Exercise 1: Group two implementations with throughput

Difficulty: Easy

Objective: Build a benchmark group that compares two functions and reports throughput.

Instructions: Given pub fn reverse_collect(s: &str) -> String (which does s.chars().rev().collect()) and pub fn reverse_bytes(s: &str) -> String (which reverses s.bytes() into a Vec<u8> then String::from_utf8 — valid only for ASCII), write benches/reverse.rs that benchmarks both on a 1000-character ASCII string inside a single benchmark_group("reverse"), with Throughput::Bytes. Remember harness = false, black_box the input, and group.finish().

src/lib.rs

pub fn reverse_collect(s: &str) -> String {
    s.chars().rev().collect()
}

pub fn reverse_bytes(s: &str) -> String {
    let bytes: Vec<u8> = s.bytes().rev().collect();
    String::from_utf8(bytes).unwrap()
}

// TODO: write benches/reverse.rs and the Cargo.toml entries

Solution

Cargo.toml

[dev-dependencies]
criterion = { version = "0.8.2", features = ["html_reports"] }

[[bench]]
name = "reverse"
harness = false

benches/reverse.rs

use criterion::{criterion_group, criterion_main, Criterion, Throughput};
use std::hint::black_box;

use my_crate::{reverse_bytes, reverse_collect}; // replace `my_crate`

fn bench_reverse(c: &mut Criterion) {
    let s = "a".repeat(1_000);
    let mut group = c.benchmark_group("reverse");
    group.throughput(Throughput::Bytes(s.len() as u64));

    group.bench_function("collect", |b| b.iter(|| reverse_collect(black_box(&s))));
    group.bench_function("bytes", |b| b.iter(|| reverse_bytes(black_box(&s))));

    group.finish();
}

criterion_group!(benches, bench_reverse);
criterion_main!(benches);

cargo bench prints two intervals under reverse/collect and reverse/bytes, each with a thrpt: line. The byte version is usually faster on pure ASCII because it skips UTF-8 decoding — but only the measured intervals (do they overlap?) justify saying so.

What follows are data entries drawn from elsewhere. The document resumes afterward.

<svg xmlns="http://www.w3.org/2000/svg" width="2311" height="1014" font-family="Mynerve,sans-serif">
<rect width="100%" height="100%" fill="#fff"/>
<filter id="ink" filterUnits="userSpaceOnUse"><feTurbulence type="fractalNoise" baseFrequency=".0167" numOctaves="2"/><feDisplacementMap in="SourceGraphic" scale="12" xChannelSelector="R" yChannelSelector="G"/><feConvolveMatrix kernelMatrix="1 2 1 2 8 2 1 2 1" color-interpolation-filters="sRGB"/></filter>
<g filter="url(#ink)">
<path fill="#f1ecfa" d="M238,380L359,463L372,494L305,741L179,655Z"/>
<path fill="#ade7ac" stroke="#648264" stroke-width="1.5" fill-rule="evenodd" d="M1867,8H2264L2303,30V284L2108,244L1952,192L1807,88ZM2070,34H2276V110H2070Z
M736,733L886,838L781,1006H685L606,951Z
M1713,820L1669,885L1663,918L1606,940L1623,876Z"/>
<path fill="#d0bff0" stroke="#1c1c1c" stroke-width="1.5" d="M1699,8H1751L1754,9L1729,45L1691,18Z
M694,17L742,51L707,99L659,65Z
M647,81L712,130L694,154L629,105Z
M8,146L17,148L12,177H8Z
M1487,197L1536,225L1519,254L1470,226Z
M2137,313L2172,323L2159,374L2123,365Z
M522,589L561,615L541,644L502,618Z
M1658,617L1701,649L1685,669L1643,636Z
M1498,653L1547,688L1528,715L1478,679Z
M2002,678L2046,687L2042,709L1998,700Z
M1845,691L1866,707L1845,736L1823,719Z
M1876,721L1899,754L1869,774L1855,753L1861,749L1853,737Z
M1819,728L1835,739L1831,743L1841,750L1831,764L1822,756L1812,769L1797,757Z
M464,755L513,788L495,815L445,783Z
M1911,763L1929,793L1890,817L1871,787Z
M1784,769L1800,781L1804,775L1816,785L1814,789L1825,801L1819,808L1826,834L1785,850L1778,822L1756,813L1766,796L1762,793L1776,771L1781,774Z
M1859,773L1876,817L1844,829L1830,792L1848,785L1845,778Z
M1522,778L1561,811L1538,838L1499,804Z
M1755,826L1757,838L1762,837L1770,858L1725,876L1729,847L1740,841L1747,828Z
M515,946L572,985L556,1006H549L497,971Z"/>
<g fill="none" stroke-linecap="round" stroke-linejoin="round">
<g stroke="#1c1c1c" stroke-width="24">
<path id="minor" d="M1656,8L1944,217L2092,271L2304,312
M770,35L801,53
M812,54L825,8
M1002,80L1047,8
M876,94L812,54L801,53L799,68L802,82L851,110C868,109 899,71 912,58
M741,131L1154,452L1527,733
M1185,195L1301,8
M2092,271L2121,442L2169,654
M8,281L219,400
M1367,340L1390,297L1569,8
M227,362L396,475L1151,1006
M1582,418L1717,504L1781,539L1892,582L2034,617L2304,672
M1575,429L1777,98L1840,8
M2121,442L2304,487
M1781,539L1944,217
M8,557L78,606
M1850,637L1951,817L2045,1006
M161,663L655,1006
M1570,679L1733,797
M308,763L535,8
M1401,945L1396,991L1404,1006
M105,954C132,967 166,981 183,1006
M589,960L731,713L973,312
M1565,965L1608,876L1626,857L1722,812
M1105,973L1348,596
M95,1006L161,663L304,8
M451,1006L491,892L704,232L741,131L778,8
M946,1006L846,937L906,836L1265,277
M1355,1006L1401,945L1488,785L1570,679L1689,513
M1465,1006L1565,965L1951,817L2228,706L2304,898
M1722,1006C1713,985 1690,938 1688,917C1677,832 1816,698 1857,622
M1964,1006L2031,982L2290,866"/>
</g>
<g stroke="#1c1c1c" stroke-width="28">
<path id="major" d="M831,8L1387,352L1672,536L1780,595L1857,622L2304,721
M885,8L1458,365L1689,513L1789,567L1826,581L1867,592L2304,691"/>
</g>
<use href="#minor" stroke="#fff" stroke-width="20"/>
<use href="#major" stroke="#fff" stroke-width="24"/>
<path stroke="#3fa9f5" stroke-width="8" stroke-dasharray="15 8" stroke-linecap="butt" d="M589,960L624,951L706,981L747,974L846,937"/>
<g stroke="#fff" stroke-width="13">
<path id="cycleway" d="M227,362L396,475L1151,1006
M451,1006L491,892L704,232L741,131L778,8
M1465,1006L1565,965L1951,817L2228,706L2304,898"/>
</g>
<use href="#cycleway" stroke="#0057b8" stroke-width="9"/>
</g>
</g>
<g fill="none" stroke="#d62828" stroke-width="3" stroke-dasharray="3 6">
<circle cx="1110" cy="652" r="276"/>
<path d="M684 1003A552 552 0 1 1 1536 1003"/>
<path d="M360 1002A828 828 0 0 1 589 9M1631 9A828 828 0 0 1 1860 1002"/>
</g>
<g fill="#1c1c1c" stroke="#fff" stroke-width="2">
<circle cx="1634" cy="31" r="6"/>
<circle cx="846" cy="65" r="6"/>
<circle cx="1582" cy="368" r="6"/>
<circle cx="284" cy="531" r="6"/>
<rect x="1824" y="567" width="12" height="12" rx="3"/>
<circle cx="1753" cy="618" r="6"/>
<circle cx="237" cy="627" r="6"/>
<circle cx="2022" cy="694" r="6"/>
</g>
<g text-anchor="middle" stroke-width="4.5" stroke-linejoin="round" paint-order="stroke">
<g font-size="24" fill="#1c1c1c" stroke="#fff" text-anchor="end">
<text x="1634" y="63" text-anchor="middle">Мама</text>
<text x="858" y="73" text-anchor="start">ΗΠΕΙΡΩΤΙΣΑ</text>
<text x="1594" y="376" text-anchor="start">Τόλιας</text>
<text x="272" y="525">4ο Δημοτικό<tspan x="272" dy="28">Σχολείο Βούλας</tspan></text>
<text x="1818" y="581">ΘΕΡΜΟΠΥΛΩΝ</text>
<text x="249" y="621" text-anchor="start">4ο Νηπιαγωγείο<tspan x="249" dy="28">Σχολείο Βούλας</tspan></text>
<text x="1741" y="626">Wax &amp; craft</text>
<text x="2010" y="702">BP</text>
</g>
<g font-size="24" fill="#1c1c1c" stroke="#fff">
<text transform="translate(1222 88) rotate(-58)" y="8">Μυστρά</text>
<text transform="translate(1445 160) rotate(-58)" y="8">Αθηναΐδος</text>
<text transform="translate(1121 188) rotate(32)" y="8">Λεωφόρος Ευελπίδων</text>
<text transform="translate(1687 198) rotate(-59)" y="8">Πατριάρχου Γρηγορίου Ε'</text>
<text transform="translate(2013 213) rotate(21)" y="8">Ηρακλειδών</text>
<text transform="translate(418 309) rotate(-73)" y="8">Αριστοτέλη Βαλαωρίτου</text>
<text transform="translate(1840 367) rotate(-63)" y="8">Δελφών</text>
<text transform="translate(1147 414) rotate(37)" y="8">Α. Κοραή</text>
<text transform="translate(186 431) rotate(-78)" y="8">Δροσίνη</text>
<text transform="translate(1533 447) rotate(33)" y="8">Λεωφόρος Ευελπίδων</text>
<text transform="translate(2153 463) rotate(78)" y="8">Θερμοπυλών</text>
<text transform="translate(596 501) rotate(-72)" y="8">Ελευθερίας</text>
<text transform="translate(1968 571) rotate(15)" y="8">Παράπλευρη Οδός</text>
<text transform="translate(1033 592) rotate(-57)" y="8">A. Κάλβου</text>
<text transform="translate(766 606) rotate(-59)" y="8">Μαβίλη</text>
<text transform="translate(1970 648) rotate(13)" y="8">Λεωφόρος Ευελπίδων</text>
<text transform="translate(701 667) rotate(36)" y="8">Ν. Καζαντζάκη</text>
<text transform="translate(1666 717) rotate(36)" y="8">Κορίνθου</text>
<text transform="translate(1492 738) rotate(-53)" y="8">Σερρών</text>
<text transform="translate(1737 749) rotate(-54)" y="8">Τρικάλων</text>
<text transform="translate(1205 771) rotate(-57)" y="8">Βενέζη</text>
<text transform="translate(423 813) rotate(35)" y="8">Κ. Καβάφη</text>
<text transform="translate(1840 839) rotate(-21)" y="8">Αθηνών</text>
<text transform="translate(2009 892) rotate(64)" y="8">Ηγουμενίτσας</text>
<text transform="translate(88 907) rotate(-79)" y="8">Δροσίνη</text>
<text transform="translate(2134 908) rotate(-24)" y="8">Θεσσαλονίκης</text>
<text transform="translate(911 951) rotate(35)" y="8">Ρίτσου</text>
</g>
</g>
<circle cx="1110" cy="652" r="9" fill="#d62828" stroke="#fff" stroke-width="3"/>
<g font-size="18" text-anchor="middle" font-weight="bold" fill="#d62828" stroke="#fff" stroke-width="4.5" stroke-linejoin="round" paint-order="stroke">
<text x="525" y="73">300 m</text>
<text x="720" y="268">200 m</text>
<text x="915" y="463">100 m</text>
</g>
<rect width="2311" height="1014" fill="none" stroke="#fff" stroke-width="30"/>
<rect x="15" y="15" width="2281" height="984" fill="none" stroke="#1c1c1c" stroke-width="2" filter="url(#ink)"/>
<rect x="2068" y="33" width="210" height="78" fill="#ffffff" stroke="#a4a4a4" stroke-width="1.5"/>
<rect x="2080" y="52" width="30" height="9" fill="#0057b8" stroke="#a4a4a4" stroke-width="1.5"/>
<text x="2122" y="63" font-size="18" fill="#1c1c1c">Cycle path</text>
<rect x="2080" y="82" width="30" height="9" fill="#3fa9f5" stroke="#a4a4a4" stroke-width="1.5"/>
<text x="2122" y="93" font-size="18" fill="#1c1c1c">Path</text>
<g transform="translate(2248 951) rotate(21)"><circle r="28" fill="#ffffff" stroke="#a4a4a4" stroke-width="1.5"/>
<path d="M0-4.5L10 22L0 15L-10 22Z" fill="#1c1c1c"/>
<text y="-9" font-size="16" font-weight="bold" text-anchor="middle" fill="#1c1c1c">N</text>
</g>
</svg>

Exercise 2: Sweep input sizes to find where two algorithms diverge

Difficulty: Medium

Objective: Use bench_with_input and BenchmarkId to compare linear search against the standard library’s binary search across sizes.

Instructions: Write pub fn find_linear(data: &[i32], needle: i32) -> bool (using .contains) and pub fn find_binary(data: &[i32], needle: i32) -> bool (using .binary_search(..).is_ok(), valid because the data is sorted). Benchmark both searching for an absent value (worst case) over sizes [64, 4_096, 262_144] in one group. black_box both the slice and the needle.

Solution

src/lib.rs

pub fn find_linear(data: &[i32], needle: i32) -> bool {
    data.contains(&needle)
}

pub fn find_binary(data: &[i32], needle: i32) -> bool {
    data.binary_search(&needle).is_ok()
}

benches/search.rs

use criterion::{criterion_group, criterion_main, BenchmarkId, Criterion, Throughput};
use std::hint::black_box;

use my_crate::{find_binary, find_linear};

fn bench_search(c: &mut Criterion) {
    let mut group = c.benchmark_group("search_absent");
    for size in [64i32, 4_096, 262_144] {
        let data: Vec<i32> = (0..size).collect(); // already sorted
        let needle = size; // absent: forces worst case
        group.throughput(Throughput::Elements(size as u64));

        group.bench_with_input(BenchmarkId::new("linear", size), &data, |b, data| {
            b.iter(|| find_linear(black_box(data), black_box(needle)))
        });
        group.bench_with_input(BenchmarkId::new("binary", size), &data, |b, data| {
            b.iter(|| find_binary(black_box(data), black_box(needle)))
        });
    }
    group.finish();
}

criterion_group!(benches, bench_search);
criterion_main!(benches);

At size = 64 linear search may win (no branch mispredictions, cache-friendly, tiny constant factor); by size = 262_144 binary search’s O(log n) crushes linear’s O(n). The size sweep makes the crossover visible — which is exactly why a single size would mislead you into a wrong default.

Exercise 3: Prove the optimizer is eliding your benchmark

Difficulty: Medium

Objective: Reproduce optimizer elision, recognize its tell, and fix it with black_box.

Instructions: Write pub fn sum_squares(n: u64) -> u64 that returns (1..=n).map(|i| i * i).sum(). Add two benchmarks to one file: a “broken” one that calls sum_squares(10_000) and discards the result with a semicolon, and a “fixed” one that black_boxes the input and returns the result. Run them and explain why the broken one reports an impossibly small time.

Solution

src/lib.rs

pub fn sum_squares(n: u64) -> u64 {
    (1..=n).map(|i| i * i).sum()
}

benches/elision.rs

use criterion::{criterion_group, criterion_main, Criterion};
use std::hint::black_box;

use my_crate::sum_squares;

fn bench_elision(c: &mut Criterion) {
    // BROKEN: constant input + discarded result → folded/eliminated.
    c.bench_function("sum_squares (elided)", |b| {
        b.iter(|| {
            sum_squares(10_000); // semicolon discards the value
        })
    });
    // FIXED: opaque input, result returned so criterion black-boxes it.
    c.bench_function("sum_squares (black_box)", |b| {
        b.iter(|| sum_squares(black_box(10_000)))
    });
}

criterion_group!(benches, bench_elision);
criterion_main!(benches);

The “elided” benchmark reports a time independent of n (sub-nanosecond, near the empty-loop floor), because the optimizer computed sum_squares(10_000) at compile time and then deleted the unused result — you are timing nothing. The “black_box” benchmark reports a time that grows with n, because the opaque input forces the loop to actually execute. The tell: when a benchmark’s time does not change as you scale the input, suspect elision and add black_box.